## RECORDS SUPPLIED
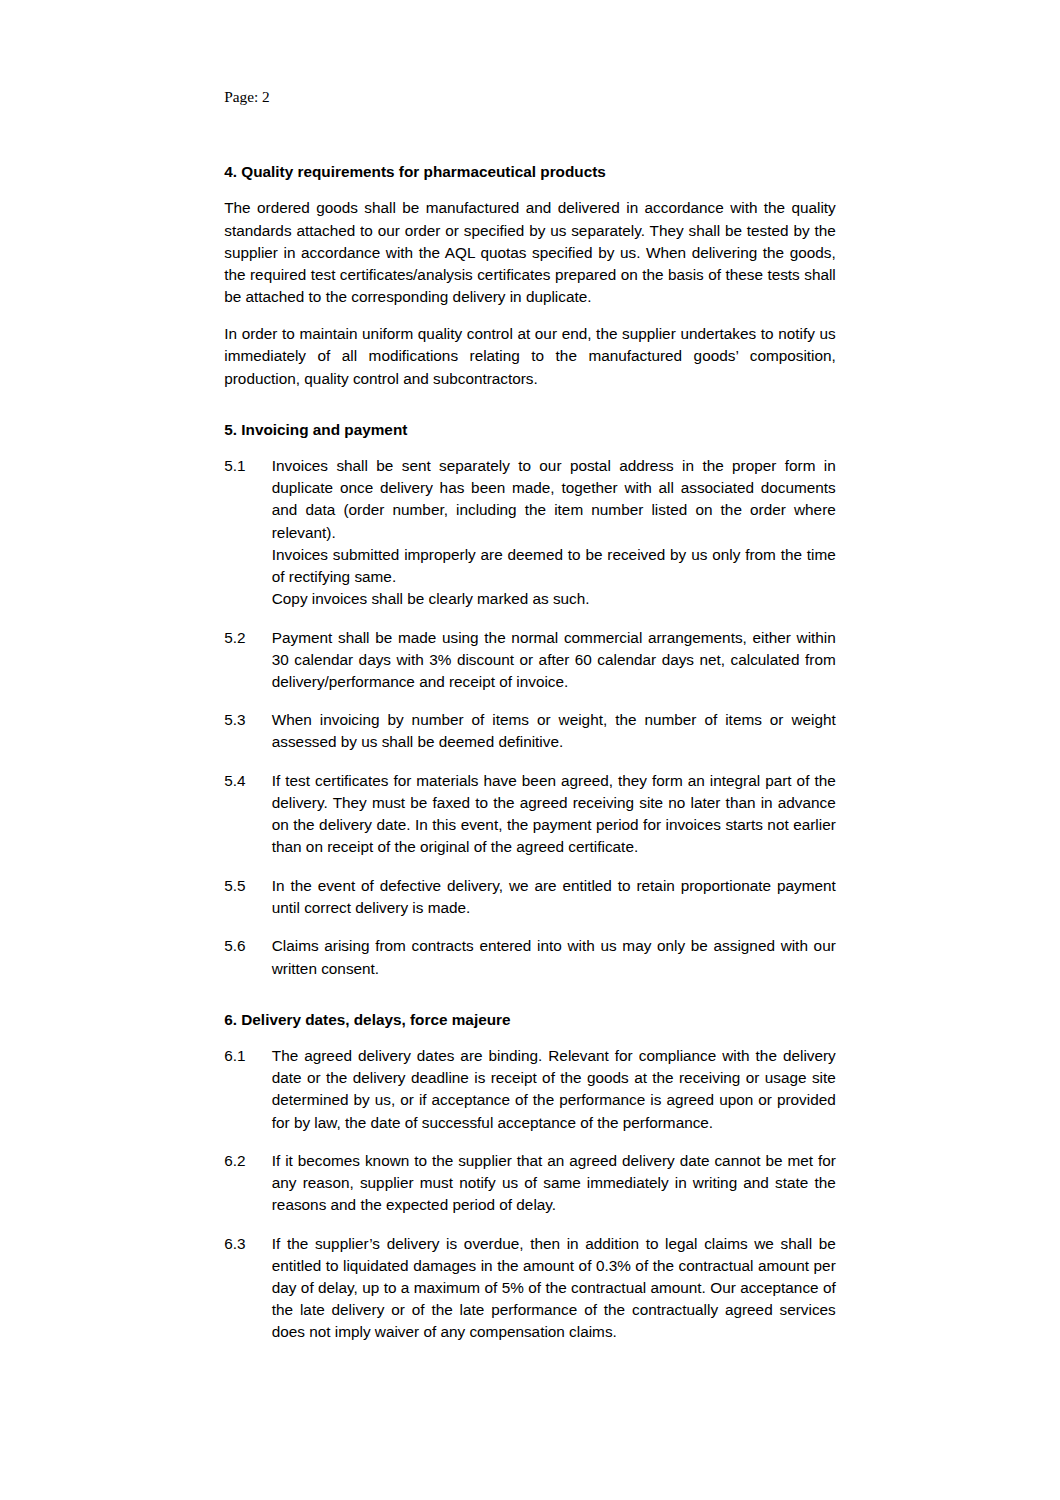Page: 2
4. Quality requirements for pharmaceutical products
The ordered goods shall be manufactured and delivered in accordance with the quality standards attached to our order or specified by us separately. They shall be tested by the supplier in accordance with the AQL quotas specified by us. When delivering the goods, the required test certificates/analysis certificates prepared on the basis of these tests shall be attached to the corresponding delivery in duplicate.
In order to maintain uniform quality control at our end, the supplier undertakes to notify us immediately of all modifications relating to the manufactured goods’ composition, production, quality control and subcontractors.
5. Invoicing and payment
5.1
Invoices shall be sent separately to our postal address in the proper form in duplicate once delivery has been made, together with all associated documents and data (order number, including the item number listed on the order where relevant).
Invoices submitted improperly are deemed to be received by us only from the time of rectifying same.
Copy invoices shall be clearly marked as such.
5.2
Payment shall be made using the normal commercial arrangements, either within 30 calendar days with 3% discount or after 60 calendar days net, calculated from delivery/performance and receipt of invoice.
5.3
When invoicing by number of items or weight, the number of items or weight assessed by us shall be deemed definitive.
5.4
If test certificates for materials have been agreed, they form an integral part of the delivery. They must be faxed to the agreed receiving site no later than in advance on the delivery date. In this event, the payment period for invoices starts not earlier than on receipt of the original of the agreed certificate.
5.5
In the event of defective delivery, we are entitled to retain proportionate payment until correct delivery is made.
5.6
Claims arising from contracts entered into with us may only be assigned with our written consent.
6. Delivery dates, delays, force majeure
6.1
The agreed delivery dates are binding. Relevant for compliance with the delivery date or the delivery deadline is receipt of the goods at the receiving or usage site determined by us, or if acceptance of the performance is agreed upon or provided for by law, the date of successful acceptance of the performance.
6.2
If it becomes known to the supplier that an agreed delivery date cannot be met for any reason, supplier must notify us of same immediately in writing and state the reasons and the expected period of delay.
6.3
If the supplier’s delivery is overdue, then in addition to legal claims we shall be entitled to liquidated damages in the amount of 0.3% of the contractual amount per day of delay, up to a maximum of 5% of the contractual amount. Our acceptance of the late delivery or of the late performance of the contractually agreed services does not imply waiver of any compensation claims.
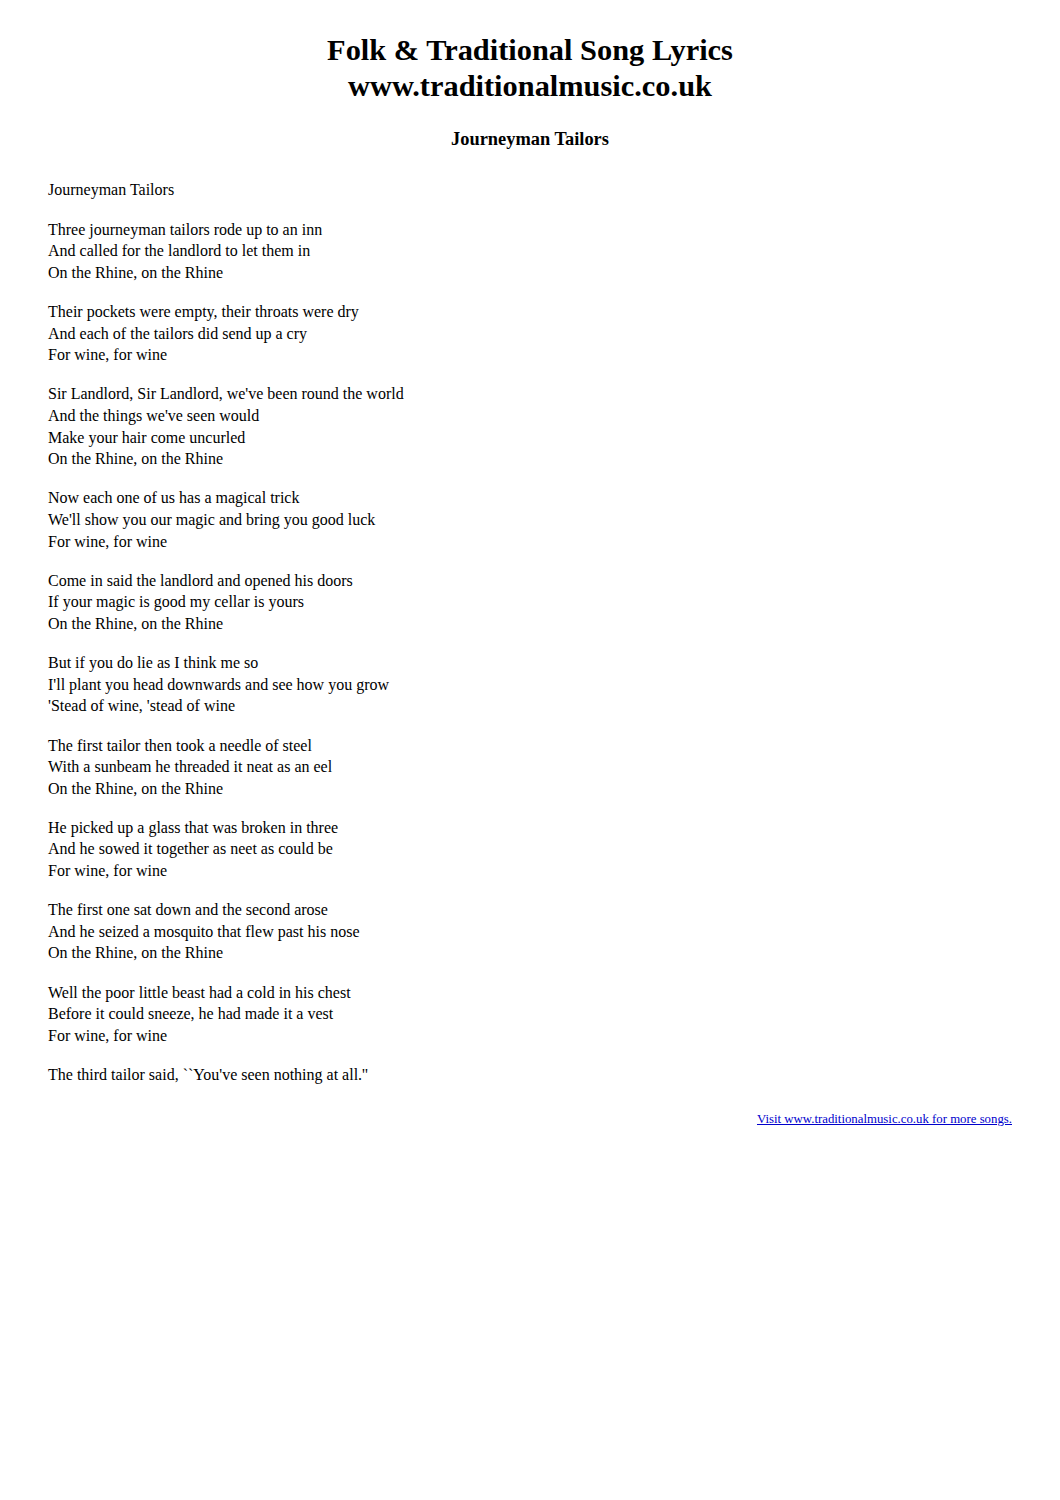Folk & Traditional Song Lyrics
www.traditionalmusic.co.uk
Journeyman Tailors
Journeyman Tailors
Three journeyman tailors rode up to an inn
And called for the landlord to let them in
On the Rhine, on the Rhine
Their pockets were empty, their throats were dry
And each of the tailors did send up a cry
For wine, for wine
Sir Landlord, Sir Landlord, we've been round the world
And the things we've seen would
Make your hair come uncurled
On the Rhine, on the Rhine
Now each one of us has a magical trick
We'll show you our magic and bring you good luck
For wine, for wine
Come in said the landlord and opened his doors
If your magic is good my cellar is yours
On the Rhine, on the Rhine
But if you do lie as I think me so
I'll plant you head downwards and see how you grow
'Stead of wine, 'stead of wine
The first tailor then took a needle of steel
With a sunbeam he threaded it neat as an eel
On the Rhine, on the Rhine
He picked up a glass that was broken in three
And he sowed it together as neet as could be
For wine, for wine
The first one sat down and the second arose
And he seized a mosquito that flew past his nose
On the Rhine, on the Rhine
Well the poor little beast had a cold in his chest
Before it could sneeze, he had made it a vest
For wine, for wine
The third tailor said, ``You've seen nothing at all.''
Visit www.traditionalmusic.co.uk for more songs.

## EXERCISE
Search the listing for the string "first". Copy each line where it is found.

## SOLUTION FOR THIS PROBLEM
The first tailor then took a needle of steel
The first one sat down and the second arose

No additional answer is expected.